Nothing is needed except the lines below that run from the one with "Multilateral: 637 -> 200" through the one with "word abbreviation: 0.18 -> 0.26", repeated exactly.
───── Dataset records
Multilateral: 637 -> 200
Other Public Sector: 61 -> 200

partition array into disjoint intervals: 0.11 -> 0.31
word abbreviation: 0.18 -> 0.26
──────────
───── Dataset records
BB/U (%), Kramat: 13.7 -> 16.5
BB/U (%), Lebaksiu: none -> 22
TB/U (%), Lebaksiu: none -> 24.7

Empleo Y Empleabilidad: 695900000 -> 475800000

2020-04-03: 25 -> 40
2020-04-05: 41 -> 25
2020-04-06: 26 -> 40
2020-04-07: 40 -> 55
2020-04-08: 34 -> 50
──────────
Response:
Multilateral: 637 -> 200
Other Public Sector: 61 -> 200

partition array into disjoint intervals: 0.11 -> 0.31
word abbreviation: 0.18 -> 0.26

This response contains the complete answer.